Assignment>
Please restate exactly what appears in the records below from the first line to the line where "[673,236,739,247] [428,257,512,268] the" is, that line included.

Record extracts>
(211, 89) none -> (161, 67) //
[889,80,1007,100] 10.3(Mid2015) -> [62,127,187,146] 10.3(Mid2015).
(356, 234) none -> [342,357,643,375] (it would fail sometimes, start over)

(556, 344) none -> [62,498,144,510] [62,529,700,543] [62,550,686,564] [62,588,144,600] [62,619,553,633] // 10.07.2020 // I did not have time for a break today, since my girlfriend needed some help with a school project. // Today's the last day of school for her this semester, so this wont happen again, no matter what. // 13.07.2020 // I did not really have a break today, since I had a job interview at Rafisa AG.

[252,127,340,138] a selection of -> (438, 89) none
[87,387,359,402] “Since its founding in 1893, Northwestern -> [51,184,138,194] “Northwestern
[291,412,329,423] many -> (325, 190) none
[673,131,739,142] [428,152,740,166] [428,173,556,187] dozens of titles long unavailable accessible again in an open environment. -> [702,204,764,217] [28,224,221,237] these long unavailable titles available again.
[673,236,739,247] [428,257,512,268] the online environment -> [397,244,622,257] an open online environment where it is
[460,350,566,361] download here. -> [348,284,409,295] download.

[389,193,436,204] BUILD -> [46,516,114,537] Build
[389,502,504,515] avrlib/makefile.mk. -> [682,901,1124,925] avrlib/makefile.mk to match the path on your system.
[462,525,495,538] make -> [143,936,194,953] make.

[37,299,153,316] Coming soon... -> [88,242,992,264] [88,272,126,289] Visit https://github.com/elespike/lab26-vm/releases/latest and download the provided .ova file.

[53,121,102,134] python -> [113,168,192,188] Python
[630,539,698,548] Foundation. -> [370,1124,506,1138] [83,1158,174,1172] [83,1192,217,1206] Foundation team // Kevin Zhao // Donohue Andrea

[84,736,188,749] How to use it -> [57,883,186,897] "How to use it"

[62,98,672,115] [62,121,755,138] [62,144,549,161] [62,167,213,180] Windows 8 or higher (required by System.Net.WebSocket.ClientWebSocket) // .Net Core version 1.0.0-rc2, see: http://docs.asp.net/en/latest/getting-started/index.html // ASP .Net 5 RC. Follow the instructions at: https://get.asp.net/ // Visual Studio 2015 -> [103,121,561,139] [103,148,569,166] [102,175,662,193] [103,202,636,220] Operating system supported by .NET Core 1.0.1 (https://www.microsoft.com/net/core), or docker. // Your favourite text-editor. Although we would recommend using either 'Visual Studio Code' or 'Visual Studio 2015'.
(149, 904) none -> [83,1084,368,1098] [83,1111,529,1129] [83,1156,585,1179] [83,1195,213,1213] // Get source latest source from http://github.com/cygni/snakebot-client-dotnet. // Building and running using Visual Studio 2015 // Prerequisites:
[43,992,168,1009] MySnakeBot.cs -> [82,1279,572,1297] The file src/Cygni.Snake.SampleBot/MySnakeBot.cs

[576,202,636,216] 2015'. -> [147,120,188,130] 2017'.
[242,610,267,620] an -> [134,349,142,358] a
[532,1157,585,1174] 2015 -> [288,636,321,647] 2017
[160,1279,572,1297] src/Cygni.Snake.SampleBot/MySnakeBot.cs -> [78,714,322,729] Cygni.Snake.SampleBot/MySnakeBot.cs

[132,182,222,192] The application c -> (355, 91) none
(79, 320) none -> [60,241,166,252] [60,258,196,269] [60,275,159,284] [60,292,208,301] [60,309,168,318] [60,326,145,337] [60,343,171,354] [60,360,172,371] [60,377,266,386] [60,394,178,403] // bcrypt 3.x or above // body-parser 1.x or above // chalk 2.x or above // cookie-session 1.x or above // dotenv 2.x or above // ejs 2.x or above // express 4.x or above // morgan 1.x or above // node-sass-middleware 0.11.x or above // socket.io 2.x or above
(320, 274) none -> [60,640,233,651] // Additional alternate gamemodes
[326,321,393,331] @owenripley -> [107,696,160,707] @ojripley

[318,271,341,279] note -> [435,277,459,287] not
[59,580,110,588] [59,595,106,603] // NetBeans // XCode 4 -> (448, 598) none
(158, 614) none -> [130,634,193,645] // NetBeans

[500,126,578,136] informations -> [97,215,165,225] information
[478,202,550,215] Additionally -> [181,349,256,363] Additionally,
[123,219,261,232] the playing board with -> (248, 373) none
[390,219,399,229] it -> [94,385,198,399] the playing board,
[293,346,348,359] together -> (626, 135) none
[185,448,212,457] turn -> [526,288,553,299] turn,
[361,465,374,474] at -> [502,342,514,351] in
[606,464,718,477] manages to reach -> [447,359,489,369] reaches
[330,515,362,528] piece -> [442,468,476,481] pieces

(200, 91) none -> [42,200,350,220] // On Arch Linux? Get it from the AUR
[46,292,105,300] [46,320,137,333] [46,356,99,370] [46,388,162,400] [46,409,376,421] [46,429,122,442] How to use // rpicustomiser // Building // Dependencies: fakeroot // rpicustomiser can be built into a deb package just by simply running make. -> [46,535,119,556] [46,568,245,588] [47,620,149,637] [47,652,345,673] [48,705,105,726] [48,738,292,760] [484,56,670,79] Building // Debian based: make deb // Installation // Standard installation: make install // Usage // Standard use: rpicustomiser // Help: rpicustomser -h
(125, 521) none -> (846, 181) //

Completed task>
(211, 89) none -> (161, 67) //
[889,80,1007,100] 10.3(Mid2015) -> [62,127,187,146] 10.3(Mid2015).
(356, 234) none -> [342,357,643,375] (it would fail sometimes, start over)

(556, 344) none -> [62,498,144,510] [62,529,700,543] [62,550,686,564] [62,588,144,600] [62,619,553,633] // 10.07.2020 // I did not have time for a break today, since my girlfriend needed some help with a school project. // Today's the last day of school for her this semester, so this wont happen again, no matter what. // 13.07.2020 // I did not really have a break today, since I had a job interview at Rafisa AG.

[252,127,340,138] a selection of -> (438, 89) none
[87,387,359,402] “Since its founding in 1893, Northwestern -> [51,184,138,194] “Northwestern
[291,412,329,423] many -> (325, 190) none
[673,131,739,142] [428,152,740,166] [428,173,556,187] dozens of titles long unavailable accessible again in an open environment. -> [702,204,764,217] [28,224,221,237] these long unavailable titles available again.
[673,236,739,247] [428,257,512,268] the online environment -> [397,244,622,257] an open online environment where it is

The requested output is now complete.